- [Bereitgestellter Text]:
© Dr. Tanja Goldbrunner Nach Jahren des Bangens hat sich für Dr. Tanja Goldbrunner und Meike Tissen eine neue, moderne Praxis gefunden.
Für Goldbrunner und Tissen hat sich eine langfristige Lösung gefunden – ein echter “Glücksfall” gar. Nach einem Bericht in der Süddeutschen Zeitung [1] hatte sich ein Vermieter bei ihnen gemeldet, der ganze 260 Quadratmeter nach ihren Wünschen als Praxis umbauen und renovieren ließ. In der nun gefundenen Lösung zahlen die Hausärztinnen 18 Euro pro Quadratmeter.
Geholfen hat schließlich also ein privater Vermieter, weder Stadt noch KV, kritisiert Goldbrunner.
Denn München gilt – wie die meisten Großstädte – als überversorgt. Die Situation in den einzelnen Stadtteilen ist dabei irrelevant, wie mehrere KVen bestätigen. Somit könne es durchaus zu punktueller Unterversorgung kommen.
Mietvertrag als Knackpunkt
Fördermöglichkeiten für Niederlassungen beziehen sich bis dato vor allem auf den ländlichen Raum – hier ist es bereits in vielen Kommunen und KV-Regionen üblich, Niederlassungswillige mit Praxisräumen oder Bauplätzen zu unterstützen. In Ballungsgebieten hingegen bestehen solche Programme aufgrund der offiziellen “Überversorgung” nicht.
Zudem sehen sich die Städte nicht in der Pflicht, da bei Gewerbemietverträgen keine Mietpreisbremse oder ähnliche gesetzliche Regularien existieren. Umso wichtiger wird der Mietvertrag (s. Praxistipps im Kasten unten). Es sei “dringend zu empfehlen”, bei der Erstellung einen Anwalt für Mietrecht hinzuzuziehen, rät der Frankfurter Rechtsanwalt Alexander Zehe.

- [Bereitgestelltes Material]:
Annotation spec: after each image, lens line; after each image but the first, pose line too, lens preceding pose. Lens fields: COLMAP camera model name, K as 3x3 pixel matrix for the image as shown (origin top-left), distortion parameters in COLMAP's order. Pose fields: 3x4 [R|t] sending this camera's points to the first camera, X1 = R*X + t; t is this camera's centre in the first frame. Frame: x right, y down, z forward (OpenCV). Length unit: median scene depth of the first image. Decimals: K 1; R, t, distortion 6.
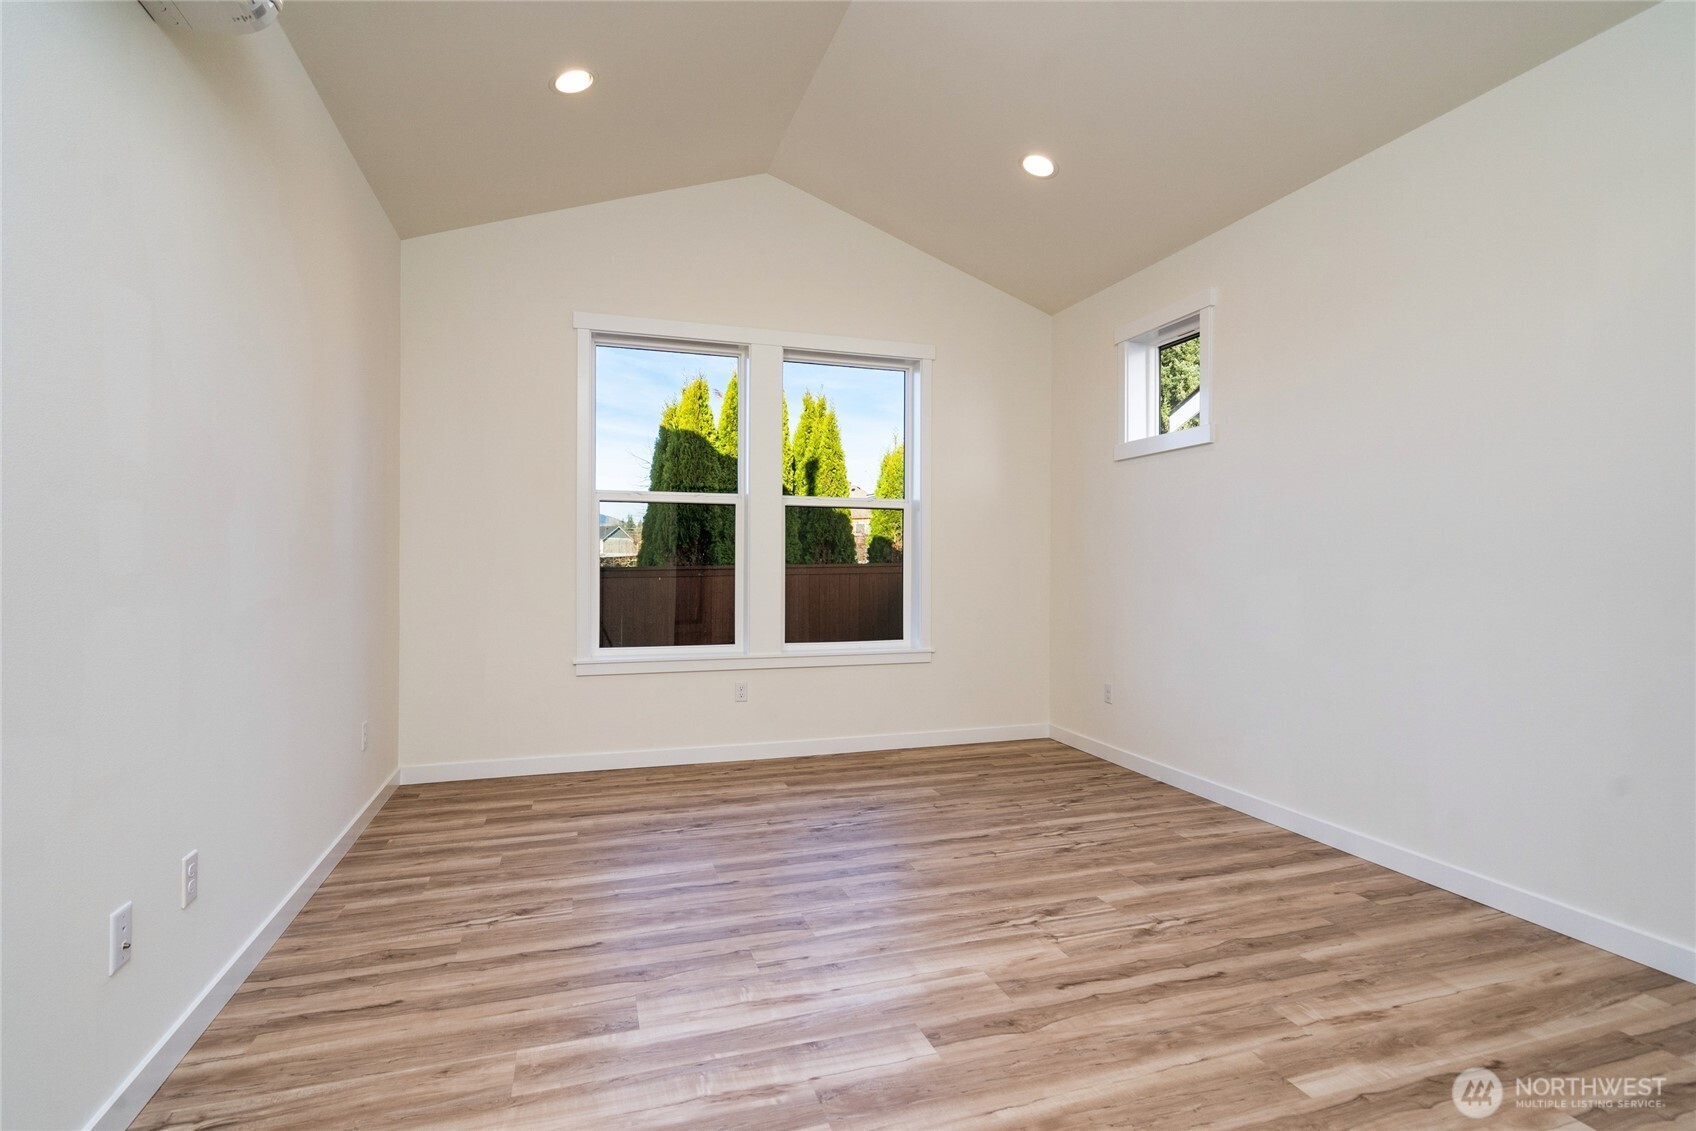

- [Aufgabe 1]:
Gib aus dem Text zur Praxismiete den Abschnitt wortgetreu wieder, beginnend mit „Geholfen hat schließlich“ und endend mit „punktueller Unterversorgung kommen.“.
- [Aufgabe 2]:
Wie viel zahlen die Hausärztinnen laut dem Text zur Praxismiete pro Quadratmeter?
- [Aufgabe 3]:
Knüpfe an den letzten Satz des Textes zur Praxismiete an und schreibe ihn weiter.
Die Zeilen werden hier nicht benötigt.

- [Ausgabe 1]:
Geholfen hat schließlich also ein privater Vermieter, weder Stadt noch KV, kritisiert Goldbrunner.
Denn München gilt – wie die meisten Großstädte – als überversorgt. Die Situation in den einzelnen Stadtteilen ist dabei irrelevant, wie mehrere KVen bestätigen. Somit könne es durchaus zu punktueller Unterversorgung kommen.

- [Ausgabe 2]:
18 Euro pro Quadratmeter.

- [Ausgabe 3]:
Praxistipps
Mietvertrag juristisch prüfen lassen
Das Gewerbemietrecht kennt im Gegensatz zum Wohnraummietrecht keine gesetzlichen Bestimmungen (“Mietpreisbremse”). Das heißt, die Höhe der Miete und die Möglichkeiten einer Mieterhöhung richten sich ausschließlich nach dem individuellen Mietvertrag.
Aufgrund dieser Vertragsfreiheit ist eine Mieterhöhung im bestehenden Mietverhältnis nur unter bestimmten Voraussetzungen möglich, etwa wenn im Vertrag explizite Mietanpassungsklauseln vereinbart sind.
Daher ist es in jedem Fall ratsam, sich im Fall einer geforderten Mieterhöhung – bei unbefristeten Mietverträgen oftmals vorgesehen in Form einer sogenannten Änderungskündigung – juristisch beraten zu lassen. Unverzichtbar ist dies beim Abschluss eines neuen Mietvertrages!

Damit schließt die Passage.